Ketika kami sampai di mall, kami masuk dan duduk di cafe, perlahan-lahan aku menyeruput coffe ku. Air mataku masih sedikit mengaburkan pandanganku, dan aku mengedipkannya. Tidak ada yang dibicarakan di antara kami bertiga untuk sementara waktu, dan aku tahu bahwa mereka menatapku dengan iba meskipun aku tidak melihat mereka.

"Rosé, aku tahu kau tidak baik-baik saja."
Jisoo mengamati.

"Yeah, thanks miss Jisoo." kataku datar dan menggelengkan kepala.

Aku mengernyit saat merasakan nyeri di wajahku. Rasanya sakit hanya dengan sedikit gerakan, menyebabkan wajahku terasa perih.

"Kami ingin membantumu dengan segala cara yang kami bisa.
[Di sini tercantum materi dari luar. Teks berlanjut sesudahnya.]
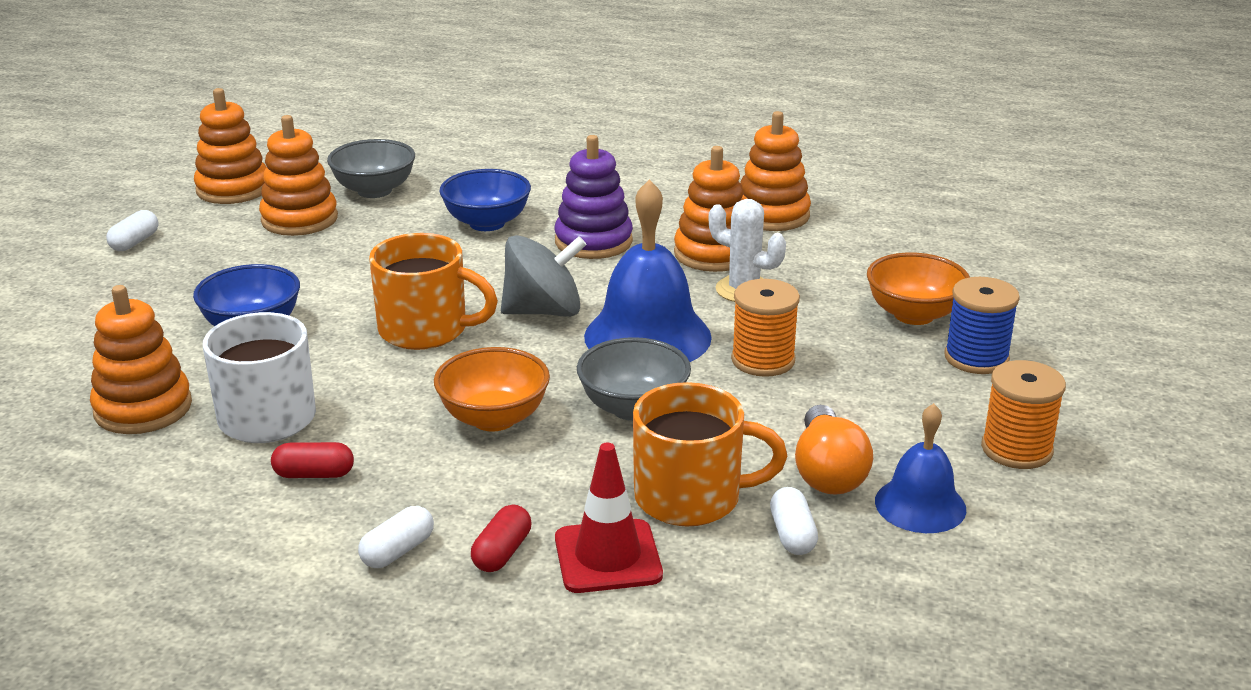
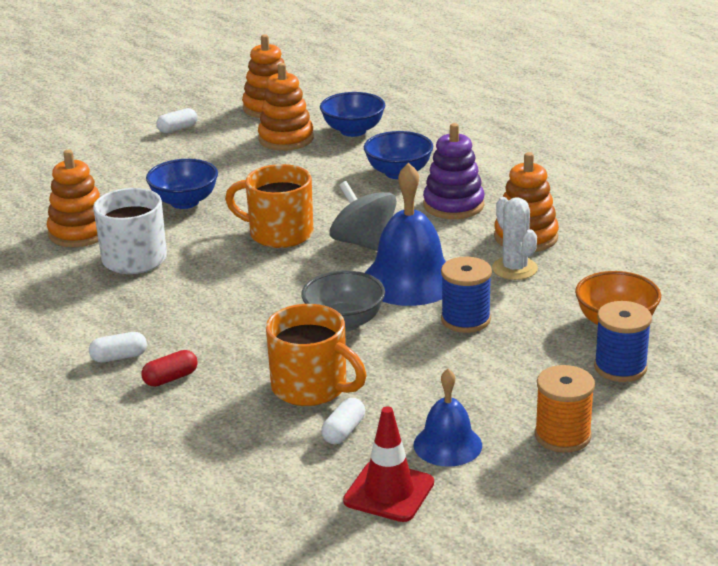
camera: 35 degrees right, 0 degrees up
(314, 474) = (124, 299): red capsule -> none
(374, 190) = (353, 131): grey bowl -> blue bowl
(426, 330) = (279, 234): orange mug -> orange mug turned 150 degrees clockwise
(494, 418) = (255, 301): orange bowl -> none
(543, 311) = (364, 243): grey spinning top -> grey spinning top turned 150 degrees counterclockwise
(608, 557) = (223, 402): red traffic cone -> red traffic cone (389, 492)
(763, 360) = (465, 320): orange spool -> blue spool
(772, 215) = (606, 221): orange stacking toy -> none
(828, 472) = (415, 403): orange light bulb -> none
Kami peduli padamu, Rosé."
Kata Lisa, dan tatapan simpatik di matanya menahan air matanya keluar.

"Aku hanya berharap hidupku normal, kau tahu? Di mana hal seperti ini tidak terjadi!"
Aku berseru, dan aku memegang kepalaku.

Aku menggigit bibirku, dan berusaha menahan isak tangis yang keras. Aku hanya menatap lantai, dan air mataku membuat bintik-bintik di celana jeansku. Ini terlalu sulit untuk aku tangani. Pulang ke rumah bukanlah pilihan karena aku tahu apa yang akan terjadi. Sorot mata eomma berbeda saat dia memukuliku. Tidak ada apa-apa selain kemarahan di matanya. Aku benar-benar berpikir bahwa dia akan terus melakukan nya sampai aku mati.

"Kau mau tisu?" Jisoo bertanya dengan lembut.
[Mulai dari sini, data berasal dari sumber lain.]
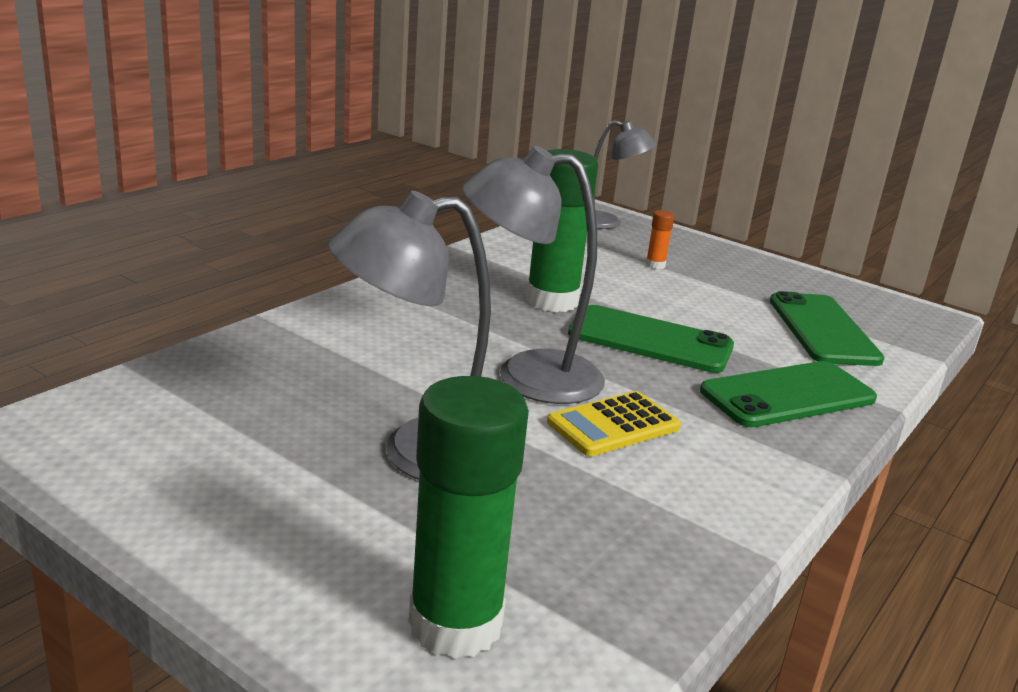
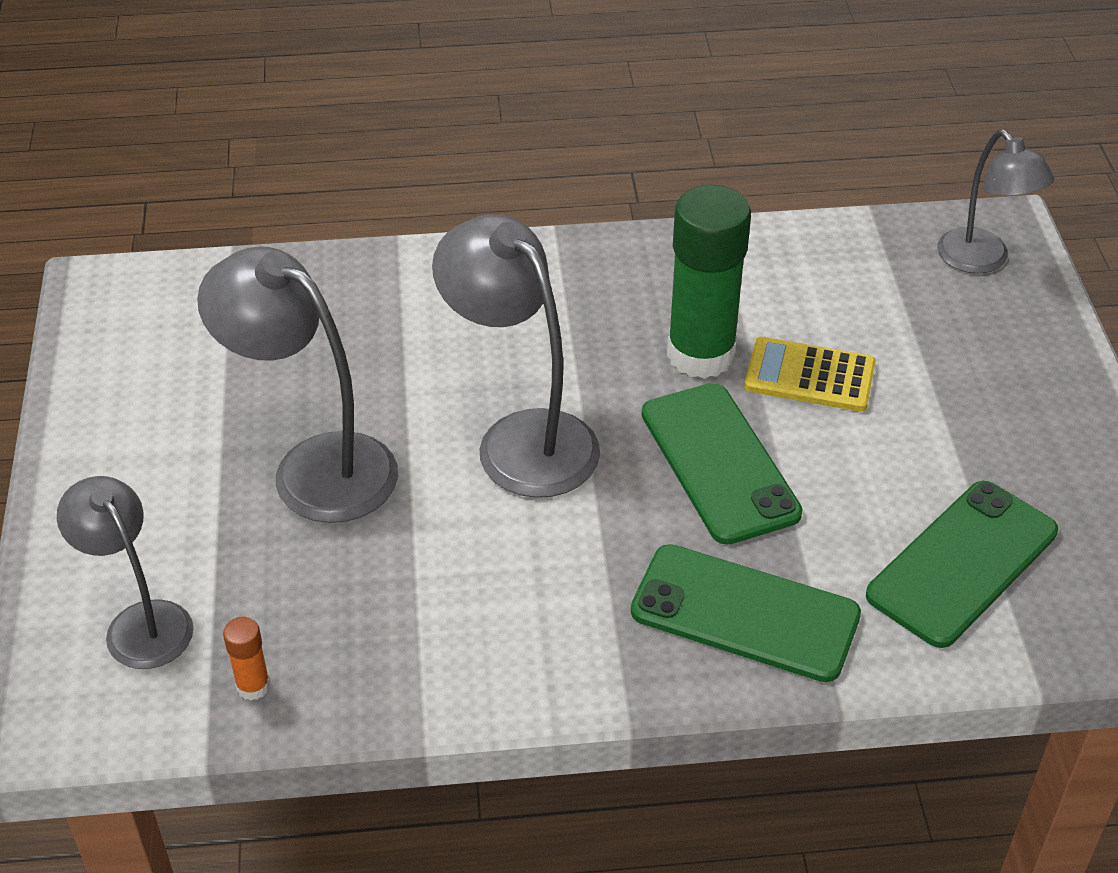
camera: 50 degrees right, 20 degrees up
(455, 624) = (140, 622): green glue stick -> grey lamp
(613, 425) = (510, 537): yellow calculator -> yellow calculator (809, 376)
(655, 265) = (921, 360): orange glue stick -> orange glue stick (253, 686)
Aku dengan lemah menganggukkan kepalaku, dan mereka berdua berjalan ke toilet. Aku sendirian di meja, hanya memainkan ibu jariku yang masih berlumuran darah kering.

"Bisakah aku mendapatkan daging panggang Venti?" Sebuah suara yang akrab terdengar.

Aku melihat ke samping. Dan jantungku berhenti.

Dr. Jimin.

Apa yang dia lakukan di sini?

Aku hampir tidak mengenalinya karena dia tidak memakai pakaian dokternya. Dia mengenakan sweter v-neck abu-abu, dan celana jeans gelap dengan sepatu kets. Aku tidak bisa tidak menatapnya seperti orang idiot saat dia membayar di waiter, terlibat dalam percakapan singkat dengan mereka.

Dia menoleh, dan keterkejutan mewarnai wajahnya. Dr. Jimin berjalan ke tempatku berada, dan hatiku merasakan perasaan berdebar yang familiar.

"Rosé?" Katanya, sangat terkejut.

"Hai." kataku malu-malu.

"Kamu menangis?"
Dia bertanya, dan dia duduk di meja bersamaku.

Jika jantungku tidak berdebar sebelumnya, sekarang iya.